Put your patriotic feelings to one side for a moment and think of the sheep.
It could not have been a pretty sight in Ankara when the animals were sacrificed on the doorstep of Turkey’s first national parliament— one of many religious rituals to mark the grand opening of the Grand National Assembly a full century ago this week.
It was all meant to happen on Wednesday 21 April but, with mere hours’ notice, Mustafa Kemal shifted the date to Friday, the holiest day of the Muslim week.
The man who would go on to build one of the world’s most recognisable secular regimes decreed that the extra two days should be used for a full reading of the Koran from cover to cover, with the holiest passages left for last.
When the new day arrived, the crowds crammed into Ankara’s centuries-old Hacı Bayram Veli mosque for Friday prayers. Then there was a procession led by Mustafa Kemal to the makeshift parliament building in today’s Ulus neighbourhood. Cries of Allahu Akbar (God is great) rippled through the crowds that gathered.
The cortege carried one or two Turkish red crescent-and-star banners, but the majority were Islamic flags of green. Someone held up a vial of what he claimed was a hair from the prophet’s beard —likely a forgery, seeing as it closely resembled an icon usually kept at the Topkapı Palace in Allied-occupied Istanbul.
And in case all this leads you to believe no one was bewildered by all this, the official transcript of the first sitting of Turkey’s parliament should put your mind at ease.
“What are they doing, let us understand?” one confused MP is recorded exclaiming. Another replies: “They are drawing lots, taking one each. But Mr Speaker, perhaps if two clerks at once were to help you…”
This Thursday, there will be no sheep — unless you want to be rude about Turkey’s current crop of MPs — when parliament marks the centenary of its first session. In fact, very few people will be there at all. The coronavirus pandemic has put paid to that.
President Recep Tayyip Erdoğan will not attend and other party leaders have been encouraged to keep away from a downbeat ceremony planned in the Turkish Grand National Assembly’s now- sprawling complex, 3.5 kilometres south of the original building. The crowds of a hundred years ago won’t be repeated either: the authorities have called a four-day curfew to help contain the virus.
It is still a public holiday, though, and many Turks will be celebrating a key moment in their national story from their homes and balconies. The reason for their pride is obvious: Turkey is only country to be defeated in the First World War and yet dictate its own peace terms. The course of history was flowing in one direction; a poorly resourced, largely illiterate country forced it into another. Many will be devastated not to express their feelings on the streets.
One man who does not feel that way is Mr Erdoğan himself. A man who wears his pious heart on his sleeve, he has long been a rallying point for Mustafa Kemal’s critics.
It is an exaggeration to say the current Turkish president detests his predecessor, but part of what he feels must be a heartfelt belief that the man who would come to call himself Atatürk, Father of the Turks, got his social reforms wrong. It was sacrilege, the argument goes, to order mosques should call worshippers to prayer in Turkish only.
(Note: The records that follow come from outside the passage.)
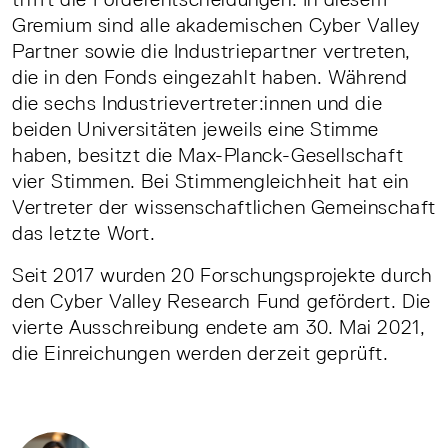
Gremium sind alle akademischen Cyber Valley
Partner sowie die Industriepartner vertreten,
die in den Fonds eingezahlt haben. Während
die sechs Industrievertreter:innen und die
beiden Universitäten jeweils eine Stimme
haben, besitzt die Max-Planck-Gesellschaft
vier Stimmen. Bei Stimmengleichheit hat ein
Vertreter der wissenschaftlichen Gemeinschaft
das letzte Wort.
Seit 2017 wurden 20 Forschungsprojekte durch
den Cyber Valley Research Fund gefördert. Die
vierte Ausschreibung endete am 30. Mai 2021,
die Einreichungen werden derzeit geprüft.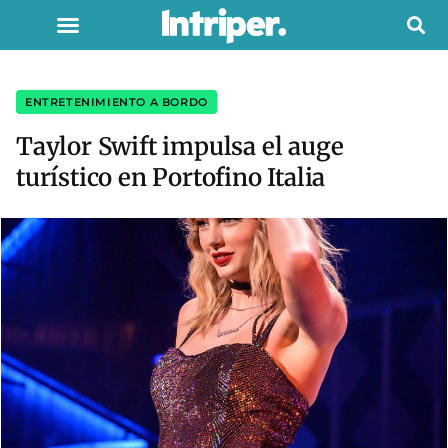
ENTRETENIMIENTO A BORDO
Taylor Swift impulsa el auge
turístico en Portofino Italia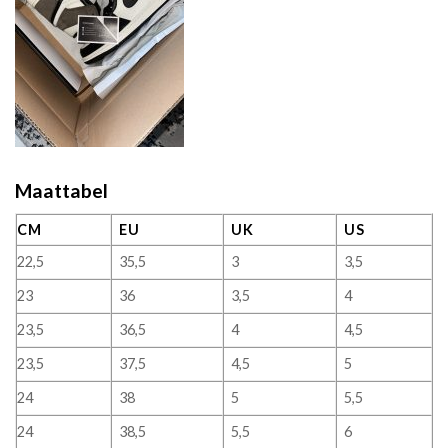
Maattabel
CM
EU
UK
US
22,5
35,5
3
3,5
23
36
3,5
4
23,5
36,5
4
4,5
23,5
37,5
4,5
5
24
38
5
5,5
24
38,5
5,5
6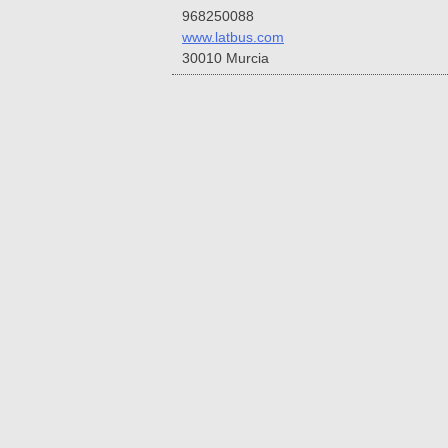
968250088
www.latbus.com
30010 Murcia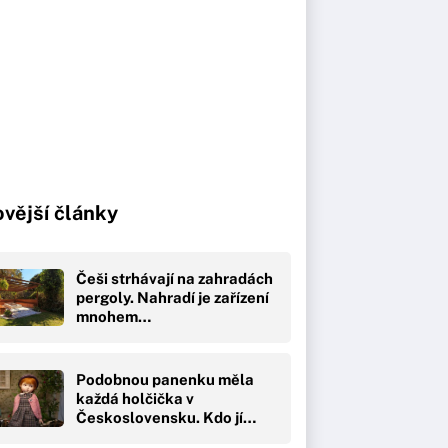
vější články
Češi strhávají na zahradách
pergoly. Nahradí je zařízení
mnohem…
Podobnou panenku měla
každá holčička v
Československu. Kdo jí…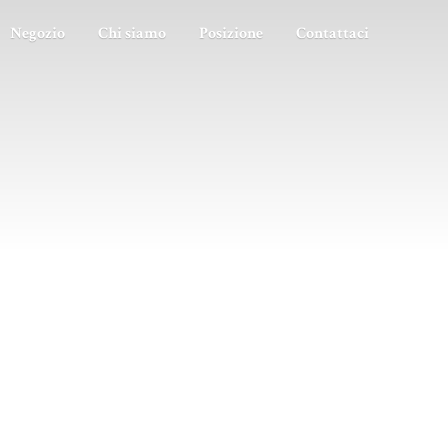
Negozio
Chi siamo
Posizione
Contattaci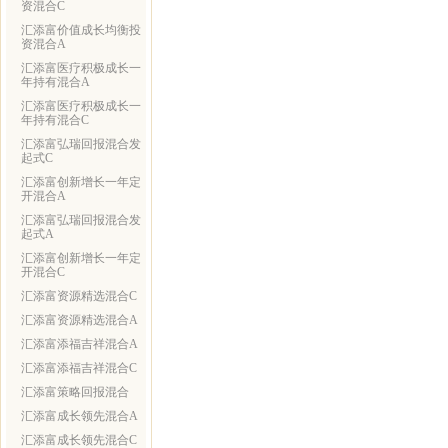
资混合C
汇添富价值成长均衡投
资混合A
汇添富医疗积极成长一
年持有混合A
汇添富医疗积极成长一
年持有混合C
汇添富弘瑞回报混合发
起式C
汇添富创新增长一年定
开混合A
汇添富弘瑞回报混合发
起式A
汇添富创新增长一年定
开混合C
汇添富资源精选混合C
汇添富资源精选混合A
汇添富添福吉祥混合A
汇添富添福吉祥混合C
汇添富策略回报混合
汇添富成长领先混合A
汇添富成长领先混合C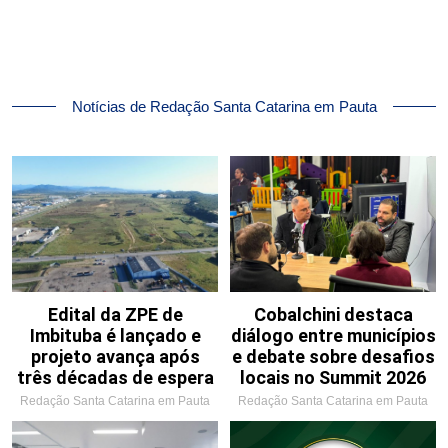
Notícias de Redação Santa Catarina em Pauta
Edital da ZPE de
Cobalchini destaca
Imbituba é lançado e
diálogo entre municípios
projeto avança após
e debate sobre desafios
três décadas de espera
locais no Summit 2026
Redação Santa Catarina em Pauta
Redação Santa Catarina em Pauta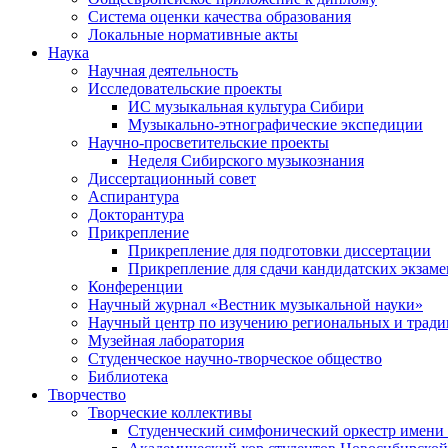
Система оценки качества образования
Локальные нормативные акты
Наука
Научная деятельность
Исследовательские проекты
ИС музыкальная культура Сибири
Музыкально-этнографические экспедиции
Научно-просветительские проекты
Неделя Сибирского музыкознания
Диссертационный совет
Аспирантура
Докторантура
Прикрепление
Прикрепление для подготовки диссертации
Прикрепление для сдачи кандидатских экзам
Конференции
Научный журнал «Вестник музыкальной науки»
Научный центр по изучению региональных и трад
Музейная лаборатория
Студенческое научно-творческое общество
Библиотека
Творчество
Творческие коллективы
Студенческий симфонический оркестр имени 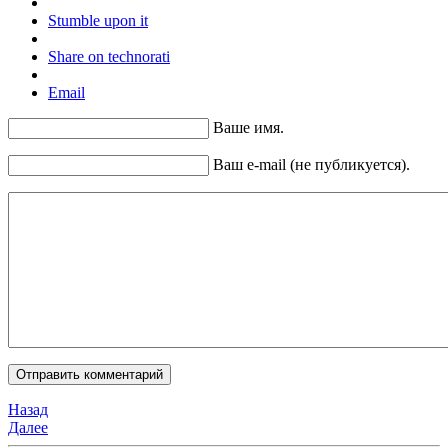
Stumble upon it
Share on technorati
Email
Ваше имя.
Ваш e-mail (не публикуется).
Назад
Далее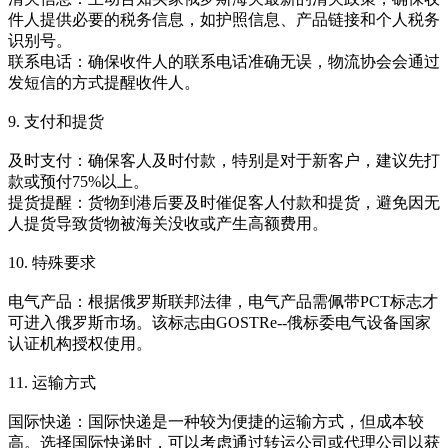
件人提供必要的税务信息，如护照信息、产品链接和个人税务
识别号。
联系电话：确保收件人的联系电话准确无误，物流协会会通过
发短信的方式提醒收件人。
9. 支付和提货
及时支付：确保客人及时付款，特别是对于新客户，建议先打
款或预付75%以上。
提货提醒：货物到港后要及时催促客人付款和提货，避免因无
人提货导致货物被海关没收或产生高额费用。
10. 特殊要求
电气产品：根据俄罗斯联邦法律，电气产品需佩带PCT标志才
可进入俄罗斯市场。该标志由GOSTRe--俄标委电气设备国家
认证机构授权使用。
11. 运输方式
国际快递：国际快递是一种较为便捷的运输方式，但成本较
高。选择国际快递时，可以考虑通过转运公司或代理公司以获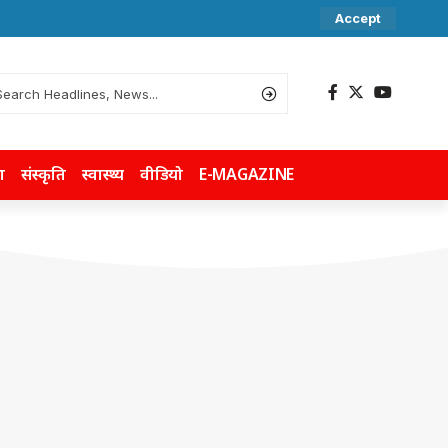
Accept
ा
संस्कृति
स्वास्थ्य
वीडियो
E-MAGAZINE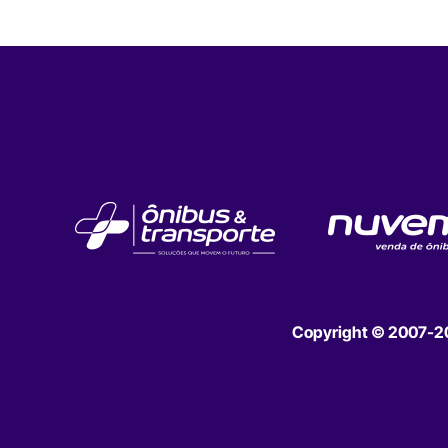
Copyright © 2007-202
Teaching Anatolia’s illiterate masses a Latin alphabet and not the existing Arabic script severed Turks’ links to their own history. And it was cultural vandalism to outlaw certain types of headwear or restrictive clothing for women.
But this is more than just an ideological disagreement. Sections of the same Islamic political movements that shaped Mr Erdoğan in his younger years feel more than mere disagreements with Mustafa Kemal’s policies. There is visceral hatred for the man himself, slated as a womaniser and a drunk who eschewed family values, exploited God’s teachings and eliminated the caliphate, the closest thing Sunni Islam ever had to a papacy.
Mustafa Kemal, there is no doubt, was being far from sincere on 23 April 1920 when he smothered parliament’s inauguration with all the ceremony and ritual that he could muster. Islam was a clear tool to unite Turks, Kurds and Circassians against the Armenians, British, French and Greeks, all of whom were on that day occupying different parts of Anatolia. After he won, Islam was an obstacle to his plans to westernise Turkey.
No one can say for sure what Mr Erdoğan personally thinks, but Kemalists say he made his true feelings plain by proxy, rather than attacking the nation’s founder by name. The president caused a stir in 2016 when he called Mustafa Kemal’s comrade-in-arms and successor İsmet İnönü a “drunkard”. Last November, Mr Erdoğan said the Latin alphabet switchover showed the republic’s founders were “ashamed of their history”.
And only this week, announcing plans for a field hospital for coronavirus patients in Istanbul’s mothballed Atatürk Airport, Mr Erdoğan referred to the facility as Yeşilköy Airport. It has not been called that for 40 years.
But whatever his true feelings, Mr Erdoğan is wise enough not to openly undermine Turkey’s founding father. Atatürk is the rare example of someone who can inspire the adoration of millions, even years after he first became leader.
The trouble for Kemalists is that the same can be said of Mr Erdoğan.